Al ver a los dos hombres junto a Gílam, Aior pidió a Atlas que lo bajase y corrió a saltar sobre la espalda de su padre.
- ¡Vaya, aquí tenemos al mejor domador de caballos de todo el reino! – gritó Erin sin disimular su júbilo.
- Hola padre, hola Gílam. – dijo Aior, y se quedó callado mirando a Gásar, su rostro le era familiar pero no conseguía recordar dónde lo había visto antes. Erin se encargó de recordárselo.
- Saluda a Gásar, hijo, ¿no te acuerdas de él?
- Era muy pequeño cuando lo vi por última vez, tendría como mucho seis o siete años. ¿Qué tal estás, muchacho? – preguntó Gásar.
Aior consiguió recordar cuándo vio a aquel hombre. Efectivamente, había pasado mucho tiempo desde que estuvieron juntos, fue la última vez que visitó Iriana junto a su padre con motivo de la festividad bianual del otoño. Aquel hombre los había acogido en su casa y se encargó personalmente de su cuidado durante los diez días que duró su estancia allí.
- Me encuentro bien, gracias. ¿Y usted? – Aior se sentó al lado de Gásar – Perdone que no le haya reconocido, es que era muy pequeño, pero me acuerdo de lo bonita que es su ciudad y de lo bien que lo pasé en aquel viaje. ¿Siguen en pie las viejas hayas de la plaza mayor?
- Siguen ahí, tan robustas como siempre. – respondió Gásar complacido.
- Recuerdo los diferentes colores que tenían sus hojas, desde el amarillo claro hasta el rojo fuego, y también el vivo color anaranjado.
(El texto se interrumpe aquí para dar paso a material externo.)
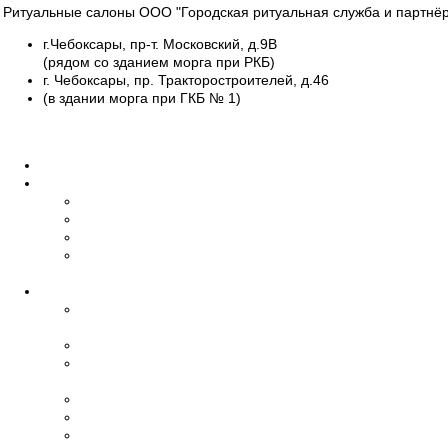
Ритуальные салоны ООО "Городская ритуальная служба и партнёр
г.Чебоксары, пр-т. Московский, д.9В
(рядом со зданием морга при РКБ)
г. Чебоксары, пр. Тракторостроителей, д.46
(в здании морга при ГКБ № 1)
Все салоны
Главная
О нас
Об организации
Обучение
Наши сотрудники
Дипломы и
сертификаты
Ритуальные услуги
Организация
похорон
Эвакуация умерших
Бальзамирование,
макияж
Транспорт
Церемониймейстер
Зал прощания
También me acuerdo de cómo jugaba en los montones de hojas que se acumulaban bajo ellas. Espero que no pase tanto tiempo hasta la siguiente vez que nos veamos.
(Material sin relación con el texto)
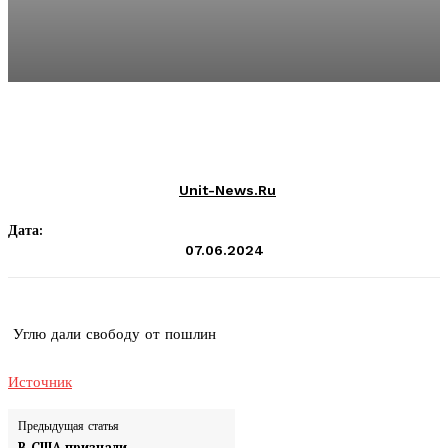
Unit-News.ru
Дата:
07.06.2024
Углю дали свободу от пошлин
Источник
Предыдущая статья
В США признали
Después se despidió de ellos y volvió a escalar hasta los hombros de Atlas, quien siguió corriendo hacia la plaza del mercado, de donde provenía un sonoro murmullo creado por las miles de personas que disfrutaban de los cantos de los juglares, las danzas, la comida y las ingentes cantidades de cerveza y vino. Solo por esa noche Erin, Gílam y Gásar decidieron unirse a la fiesta. Solo los dioses sabían si volverían a disfrutar de la alegría de las celebraciones de este mundo.